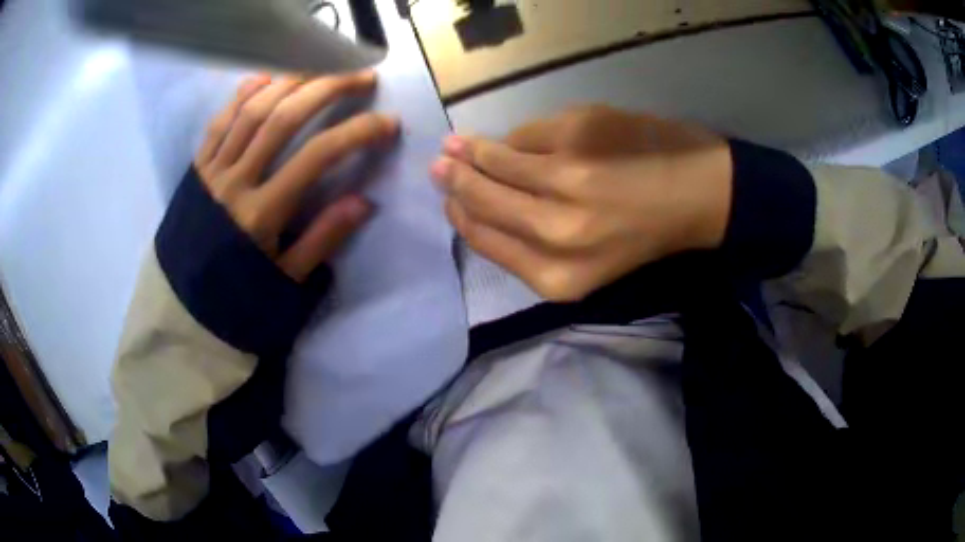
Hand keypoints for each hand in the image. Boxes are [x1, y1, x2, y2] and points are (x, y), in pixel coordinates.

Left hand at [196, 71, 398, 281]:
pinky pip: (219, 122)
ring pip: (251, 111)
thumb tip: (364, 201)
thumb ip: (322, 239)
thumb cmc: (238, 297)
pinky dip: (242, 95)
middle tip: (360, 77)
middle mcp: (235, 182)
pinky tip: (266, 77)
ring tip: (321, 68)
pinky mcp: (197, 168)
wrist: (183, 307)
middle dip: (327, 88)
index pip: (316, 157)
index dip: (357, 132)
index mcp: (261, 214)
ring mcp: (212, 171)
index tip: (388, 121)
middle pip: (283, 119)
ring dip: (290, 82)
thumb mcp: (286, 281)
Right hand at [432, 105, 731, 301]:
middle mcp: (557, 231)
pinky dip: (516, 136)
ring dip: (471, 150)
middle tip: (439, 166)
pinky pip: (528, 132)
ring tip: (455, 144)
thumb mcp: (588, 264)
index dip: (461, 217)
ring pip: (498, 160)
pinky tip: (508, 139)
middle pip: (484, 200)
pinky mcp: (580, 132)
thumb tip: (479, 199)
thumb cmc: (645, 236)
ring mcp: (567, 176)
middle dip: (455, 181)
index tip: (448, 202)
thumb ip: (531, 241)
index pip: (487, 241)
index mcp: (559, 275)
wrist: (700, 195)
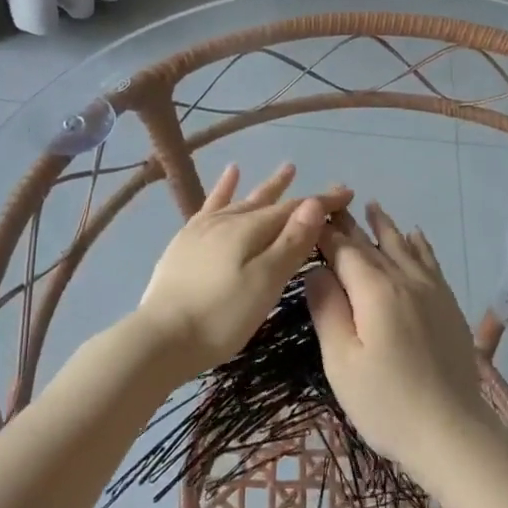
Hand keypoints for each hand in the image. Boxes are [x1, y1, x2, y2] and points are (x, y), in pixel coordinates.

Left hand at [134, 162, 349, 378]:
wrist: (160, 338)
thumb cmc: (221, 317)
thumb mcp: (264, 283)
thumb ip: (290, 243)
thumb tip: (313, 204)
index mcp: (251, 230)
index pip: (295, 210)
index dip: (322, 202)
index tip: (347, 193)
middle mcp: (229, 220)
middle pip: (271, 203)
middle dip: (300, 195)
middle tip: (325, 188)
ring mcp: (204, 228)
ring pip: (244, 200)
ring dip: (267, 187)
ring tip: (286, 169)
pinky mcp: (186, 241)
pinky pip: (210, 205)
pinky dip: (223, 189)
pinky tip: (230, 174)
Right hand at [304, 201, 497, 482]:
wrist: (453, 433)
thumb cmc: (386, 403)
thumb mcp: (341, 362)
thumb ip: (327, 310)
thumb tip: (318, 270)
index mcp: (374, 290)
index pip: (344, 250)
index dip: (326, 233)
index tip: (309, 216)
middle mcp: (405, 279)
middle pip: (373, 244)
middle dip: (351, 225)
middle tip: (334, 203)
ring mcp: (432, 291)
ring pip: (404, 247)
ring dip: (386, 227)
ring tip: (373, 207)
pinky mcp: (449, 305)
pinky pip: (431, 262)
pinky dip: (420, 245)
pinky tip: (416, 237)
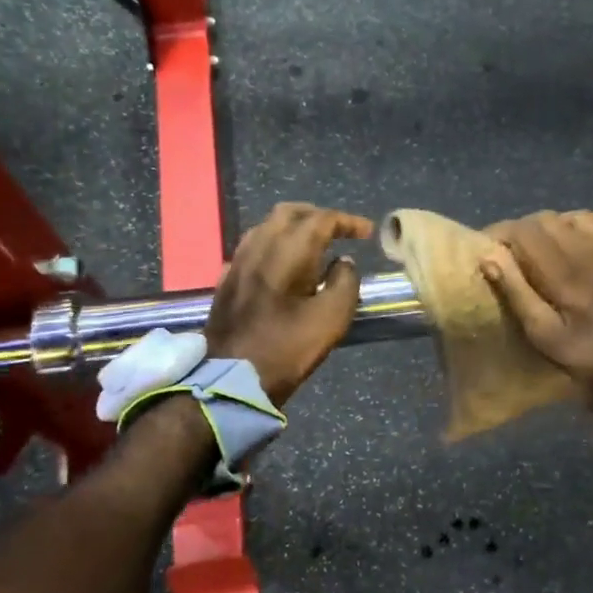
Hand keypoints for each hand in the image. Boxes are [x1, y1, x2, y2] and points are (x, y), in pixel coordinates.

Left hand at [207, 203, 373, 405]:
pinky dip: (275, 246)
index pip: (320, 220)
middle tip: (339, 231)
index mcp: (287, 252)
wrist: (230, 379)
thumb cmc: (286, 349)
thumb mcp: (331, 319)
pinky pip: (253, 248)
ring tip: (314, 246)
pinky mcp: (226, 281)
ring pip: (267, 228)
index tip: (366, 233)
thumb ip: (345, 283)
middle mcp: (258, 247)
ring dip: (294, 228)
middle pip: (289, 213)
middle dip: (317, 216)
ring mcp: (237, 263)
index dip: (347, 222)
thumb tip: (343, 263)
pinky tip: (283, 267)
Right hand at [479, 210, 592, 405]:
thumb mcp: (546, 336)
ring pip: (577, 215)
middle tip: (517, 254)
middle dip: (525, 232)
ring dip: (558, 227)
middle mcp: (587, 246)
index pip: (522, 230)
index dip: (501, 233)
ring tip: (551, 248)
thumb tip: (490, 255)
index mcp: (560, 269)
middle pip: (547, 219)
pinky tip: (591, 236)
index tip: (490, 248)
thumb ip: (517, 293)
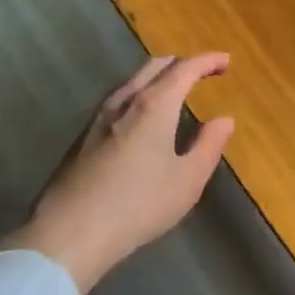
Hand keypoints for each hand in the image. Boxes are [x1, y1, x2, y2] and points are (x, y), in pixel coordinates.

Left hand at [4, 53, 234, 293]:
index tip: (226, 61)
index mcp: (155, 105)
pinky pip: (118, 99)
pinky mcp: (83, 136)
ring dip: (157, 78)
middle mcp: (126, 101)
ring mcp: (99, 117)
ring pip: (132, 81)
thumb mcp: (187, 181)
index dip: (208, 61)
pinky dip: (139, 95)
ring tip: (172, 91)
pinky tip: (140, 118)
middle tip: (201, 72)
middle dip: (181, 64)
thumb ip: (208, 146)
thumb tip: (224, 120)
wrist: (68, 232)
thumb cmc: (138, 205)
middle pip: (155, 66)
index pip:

========================================================================

Assigned task: Return, exactly as they stand, the lines from the opening line of the listing through the line with "thumb tip: (313, 204)", both ends counted, and no pictures.

Task response:
Hand keypoints for each hand in the image. Boxes are [x1, y1, x2, y2] and points are (x, y), in pixel coordinates.

Left hand at [196, 71, 398, 281]:
pinky pip: (219, 122)
ring pip: (251, 111)
thumb tip: (364, 201)
thumb ip: (322, 239)
thumb cmc: (238, 297)
pinky dip: (242, 95)
middle tip: (360, 77)
middle mcp: (235, 182)
pinky tip: (266, 77)
ring tip: (321, 68)
pinky mcp: (197, 168)
wrist: (183, 307)
middle dip: (327, 88)
index pip: (316, 157)
index dip: (357, 132)
index mcp: (261, 214)
ring mcp: (212, 171)
index tip: (388, 121)
middle pip: (283, 119)
ring dip: (290, 82)
thumb mcp: (286, 281)
Right hand at [432, 105, 731, 301]:
middle mcp: (557, 231)
pinky dip: (516, 136)
ring dip: (471, 150)
middle tip: (439, 166)
pinky pip: (528, 132)
ring tip: (455, 144)
thumb mcp: (588, 264)
index dip: (461, 217)
ring pip: (498, 160)
pinky tip: (508, 139)
middle pip: (484, 200)
pinky mcp: (580, 132)
thumb tip: (479, 199)
thumb cmc: (645, 236)
ring mcp: (567, 176)
middle dip: (455, 181)
index tip: (448, 202)
thumb ip: (531, 241)
index pip: (487, 241)
index mcp: (559, 275)
wrist: (700, 195)
Hand keypoints for each hand in the image. Boxes are [x1, y1, x2, y2] and points are (x, y), in pixel coordinates.

Left hand at [134, 162, 349, 378]:
wrist: (160, 338)
thumb cmc: (221, 317)
thumb mcp: (264, 283)
thumb ip: (290, 243)
thumb tip: (313, 204)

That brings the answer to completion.